Aangeleverde tekst ▸
Beide wetsvoorstellen werden door de commissie voor de Justitie besproken tijdens haar vergadering van 8 juli 2009, in aanwezigheid van de minister van Justitie.

II. INLEIDENDE UITEENZETTING DOOR DE HEER VANDENBERGHE

De indiener legt uit dat beide voorstellen het gevolg zijn van de Bologna-hervorming, die de bachelor- en masterstructuur heeft ingevoerd. In ons intern recht werd de gelijkstelling van de graden van licentiaat en master in de rechten verwezenlijkt door een Vlaams decreet van 4 april 2003 en een besluit van de Franse Gemeenschap van 19 mei 2004.

Dit bracht meteen de noodzaak teweeg om ook op het vlak van de federale wet te voorzien in een gelijkschakeling wat betreft de diplomavereisten voor de toegang tot verschillende juridische beroepen.

Wat bijvoorbeeld de uitoefening van de juridische beroepen van magistraat en advocaat betreft, vereisen verschillende wettelijke bepalingen een licentiaatsdiploma in de rechten.

Jouw opdrachten ▸
**A)** Geef voor elk van de volgende uitspraken aan of ze overeenkomt met de tekst over de Bologna-hervorming: (i) de wetsvoorstellen werden besproken in aanwezigheid van de minister van Justitie; (ii) in de Franse Gemeenschap werd de gelijkstelling van de graden geregeld door een decreet van 4 april 2003; (iii) voor het beroep van magistraat en advocaat vereisen verschillende wettelijke bepalingen een masterdiploma.
**B)** Haal uit de tekst over de Bologna-hervorming letterlijk het stuk dat begint bij "Beide wetsvoorstellen werden" en doorloopt tot en met "minister van Justitie.".
**C)** Leg in één tot drie zinnen uit waarom volgens de tekst over de Bologna-hervorming ook in de federale wet een gelijkschakeling van de diplomavereisten nodig was.

Aangeleverde gegevens ▸
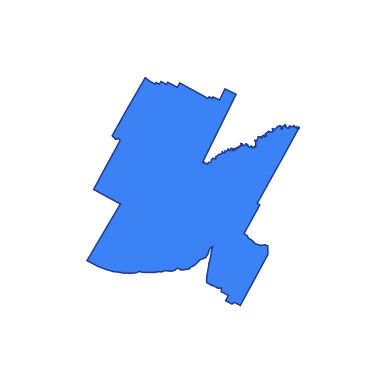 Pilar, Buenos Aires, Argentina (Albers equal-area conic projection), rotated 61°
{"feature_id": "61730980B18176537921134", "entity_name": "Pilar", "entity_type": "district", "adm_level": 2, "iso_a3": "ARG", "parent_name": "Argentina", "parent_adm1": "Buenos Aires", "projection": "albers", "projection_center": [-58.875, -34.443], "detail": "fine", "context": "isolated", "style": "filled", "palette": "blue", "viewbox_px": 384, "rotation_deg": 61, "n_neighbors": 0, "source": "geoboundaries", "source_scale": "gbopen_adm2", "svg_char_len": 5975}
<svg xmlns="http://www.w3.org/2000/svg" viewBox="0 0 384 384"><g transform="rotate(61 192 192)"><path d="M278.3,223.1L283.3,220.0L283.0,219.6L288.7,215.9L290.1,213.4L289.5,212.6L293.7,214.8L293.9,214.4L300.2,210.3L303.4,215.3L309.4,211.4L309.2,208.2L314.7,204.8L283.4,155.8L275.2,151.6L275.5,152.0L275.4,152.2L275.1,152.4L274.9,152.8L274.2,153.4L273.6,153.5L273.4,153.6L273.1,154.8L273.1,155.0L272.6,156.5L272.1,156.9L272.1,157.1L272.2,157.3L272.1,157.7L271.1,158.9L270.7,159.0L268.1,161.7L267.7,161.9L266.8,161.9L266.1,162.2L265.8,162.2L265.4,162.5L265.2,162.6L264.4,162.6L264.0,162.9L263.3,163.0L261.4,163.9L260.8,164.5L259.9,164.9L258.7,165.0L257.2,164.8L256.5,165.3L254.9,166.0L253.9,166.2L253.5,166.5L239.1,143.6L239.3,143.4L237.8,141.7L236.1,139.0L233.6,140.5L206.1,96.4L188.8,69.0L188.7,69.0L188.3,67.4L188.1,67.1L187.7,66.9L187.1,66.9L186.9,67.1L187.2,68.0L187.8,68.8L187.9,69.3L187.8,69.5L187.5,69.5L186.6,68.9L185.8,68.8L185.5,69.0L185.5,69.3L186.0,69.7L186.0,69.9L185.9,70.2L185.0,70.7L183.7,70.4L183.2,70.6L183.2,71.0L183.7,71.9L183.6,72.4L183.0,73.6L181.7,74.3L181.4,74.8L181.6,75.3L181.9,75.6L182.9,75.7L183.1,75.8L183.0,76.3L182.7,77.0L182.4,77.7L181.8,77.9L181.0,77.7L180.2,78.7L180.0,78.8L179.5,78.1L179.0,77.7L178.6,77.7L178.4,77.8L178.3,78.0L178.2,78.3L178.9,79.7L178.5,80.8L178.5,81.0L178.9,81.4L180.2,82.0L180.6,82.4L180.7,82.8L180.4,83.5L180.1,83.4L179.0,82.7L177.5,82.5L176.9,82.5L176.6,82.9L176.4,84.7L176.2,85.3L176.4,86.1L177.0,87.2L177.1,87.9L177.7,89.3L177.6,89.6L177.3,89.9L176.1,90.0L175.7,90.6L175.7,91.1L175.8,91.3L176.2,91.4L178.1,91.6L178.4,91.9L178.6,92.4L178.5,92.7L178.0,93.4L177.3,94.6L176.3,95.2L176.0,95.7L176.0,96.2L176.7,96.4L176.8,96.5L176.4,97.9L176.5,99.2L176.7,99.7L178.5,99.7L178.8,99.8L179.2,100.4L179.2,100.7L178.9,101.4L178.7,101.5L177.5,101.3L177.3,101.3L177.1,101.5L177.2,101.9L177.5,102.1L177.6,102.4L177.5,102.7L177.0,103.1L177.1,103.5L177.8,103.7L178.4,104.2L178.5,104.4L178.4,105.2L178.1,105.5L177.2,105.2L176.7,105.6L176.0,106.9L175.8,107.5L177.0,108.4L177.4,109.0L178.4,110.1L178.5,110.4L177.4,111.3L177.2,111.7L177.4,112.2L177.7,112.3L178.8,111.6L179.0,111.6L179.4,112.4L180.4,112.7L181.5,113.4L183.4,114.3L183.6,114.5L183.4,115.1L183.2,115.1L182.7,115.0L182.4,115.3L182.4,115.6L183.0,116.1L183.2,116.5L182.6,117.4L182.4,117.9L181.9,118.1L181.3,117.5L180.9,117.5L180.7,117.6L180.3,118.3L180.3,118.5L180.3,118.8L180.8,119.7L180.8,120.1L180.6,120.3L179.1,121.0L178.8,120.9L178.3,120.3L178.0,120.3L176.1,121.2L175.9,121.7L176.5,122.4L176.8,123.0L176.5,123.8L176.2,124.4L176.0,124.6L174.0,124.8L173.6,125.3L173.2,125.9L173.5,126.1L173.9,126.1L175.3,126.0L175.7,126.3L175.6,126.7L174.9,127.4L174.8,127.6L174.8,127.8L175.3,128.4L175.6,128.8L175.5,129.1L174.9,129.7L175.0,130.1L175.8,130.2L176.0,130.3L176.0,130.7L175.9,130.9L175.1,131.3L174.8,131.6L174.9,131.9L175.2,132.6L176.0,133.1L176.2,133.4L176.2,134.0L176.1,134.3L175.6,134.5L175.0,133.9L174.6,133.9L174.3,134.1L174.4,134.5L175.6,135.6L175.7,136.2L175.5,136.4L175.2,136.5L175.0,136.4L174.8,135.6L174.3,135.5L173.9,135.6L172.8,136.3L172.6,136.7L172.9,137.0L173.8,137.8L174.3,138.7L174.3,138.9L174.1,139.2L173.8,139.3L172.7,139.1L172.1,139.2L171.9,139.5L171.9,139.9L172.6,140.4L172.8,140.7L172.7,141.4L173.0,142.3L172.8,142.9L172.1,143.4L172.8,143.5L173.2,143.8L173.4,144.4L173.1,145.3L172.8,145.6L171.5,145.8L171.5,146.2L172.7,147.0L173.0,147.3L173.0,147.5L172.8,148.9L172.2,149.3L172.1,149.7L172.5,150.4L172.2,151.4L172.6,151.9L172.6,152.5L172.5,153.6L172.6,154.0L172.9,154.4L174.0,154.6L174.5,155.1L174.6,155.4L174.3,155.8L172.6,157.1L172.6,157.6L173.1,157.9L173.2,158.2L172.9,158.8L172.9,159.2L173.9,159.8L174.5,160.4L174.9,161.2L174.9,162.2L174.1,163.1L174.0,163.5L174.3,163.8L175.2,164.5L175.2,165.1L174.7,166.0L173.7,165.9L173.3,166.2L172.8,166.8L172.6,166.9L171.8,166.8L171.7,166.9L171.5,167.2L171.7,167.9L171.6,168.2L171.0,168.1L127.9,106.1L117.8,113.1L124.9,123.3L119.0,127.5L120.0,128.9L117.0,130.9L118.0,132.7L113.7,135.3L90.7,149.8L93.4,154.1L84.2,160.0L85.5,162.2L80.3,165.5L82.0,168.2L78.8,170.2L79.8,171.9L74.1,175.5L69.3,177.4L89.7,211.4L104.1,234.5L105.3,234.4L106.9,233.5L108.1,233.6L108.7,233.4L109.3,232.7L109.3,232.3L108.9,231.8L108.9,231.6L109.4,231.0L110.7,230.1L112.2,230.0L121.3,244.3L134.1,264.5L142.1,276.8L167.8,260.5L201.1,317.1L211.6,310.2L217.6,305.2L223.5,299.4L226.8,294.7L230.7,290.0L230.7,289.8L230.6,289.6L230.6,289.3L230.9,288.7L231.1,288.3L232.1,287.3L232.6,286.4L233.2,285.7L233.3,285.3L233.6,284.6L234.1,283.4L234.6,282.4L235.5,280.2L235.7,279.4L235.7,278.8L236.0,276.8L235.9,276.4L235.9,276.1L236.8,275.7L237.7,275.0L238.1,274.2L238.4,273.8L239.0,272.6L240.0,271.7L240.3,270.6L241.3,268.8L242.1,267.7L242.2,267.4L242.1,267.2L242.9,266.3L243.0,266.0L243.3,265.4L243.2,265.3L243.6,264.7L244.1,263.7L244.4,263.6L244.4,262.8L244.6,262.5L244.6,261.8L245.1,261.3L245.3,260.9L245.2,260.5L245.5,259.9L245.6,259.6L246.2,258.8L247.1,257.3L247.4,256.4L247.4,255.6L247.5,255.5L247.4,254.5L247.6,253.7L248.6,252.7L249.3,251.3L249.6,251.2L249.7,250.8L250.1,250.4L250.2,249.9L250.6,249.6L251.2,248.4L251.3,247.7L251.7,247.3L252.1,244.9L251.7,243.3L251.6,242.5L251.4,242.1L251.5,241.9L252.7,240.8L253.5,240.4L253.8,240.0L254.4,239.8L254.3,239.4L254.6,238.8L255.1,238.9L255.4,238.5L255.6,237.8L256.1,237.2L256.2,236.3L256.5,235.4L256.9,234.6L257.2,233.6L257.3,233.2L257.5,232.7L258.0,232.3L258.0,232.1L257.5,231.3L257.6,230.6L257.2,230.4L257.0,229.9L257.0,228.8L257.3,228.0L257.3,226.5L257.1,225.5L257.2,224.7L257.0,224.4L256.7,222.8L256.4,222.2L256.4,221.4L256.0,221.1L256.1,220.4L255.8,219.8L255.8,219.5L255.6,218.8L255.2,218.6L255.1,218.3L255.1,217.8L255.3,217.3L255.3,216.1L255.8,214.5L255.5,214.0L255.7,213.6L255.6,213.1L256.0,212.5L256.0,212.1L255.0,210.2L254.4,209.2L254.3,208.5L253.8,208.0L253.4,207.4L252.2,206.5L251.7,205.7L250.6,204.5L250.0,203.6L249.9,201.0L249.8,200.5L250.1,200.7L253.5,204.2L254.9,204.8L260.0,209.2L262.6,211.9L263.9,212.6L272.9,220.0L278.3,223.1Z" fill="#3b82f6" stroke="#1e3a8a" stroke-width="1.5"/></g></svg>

Antwoorden ▸
**A)**
(i) Ja: "in aanwezigheid van de minister van Justitie".
(ii) Nee: "een besluit van de Franse Gemeenschap van 19 mei 2004".
(iii) Nee: "vereisen verschillende wettelijke bepalingen een licentiaatsdiploma in de rechten".

**B)**
Beide wetsvoorstellen werden door de commissie voor de Justitie besproken tijdens haar vergadering van 8 juli 2009, in aanwezigheid van de minister van Justitie.

**C)** In het intern recht waren de graden van licentiaat en master in de rechten gelijkgesteld door een Vlaams decreet van 4 april 2003 en een besluit van de Franse Gemeenschap van 19 mei 2004. Daardoor moest ook de federale wet voorzien in een gelijkschakeling van de diplomavereisten voor de toegang tot verschillende juridische beroepen.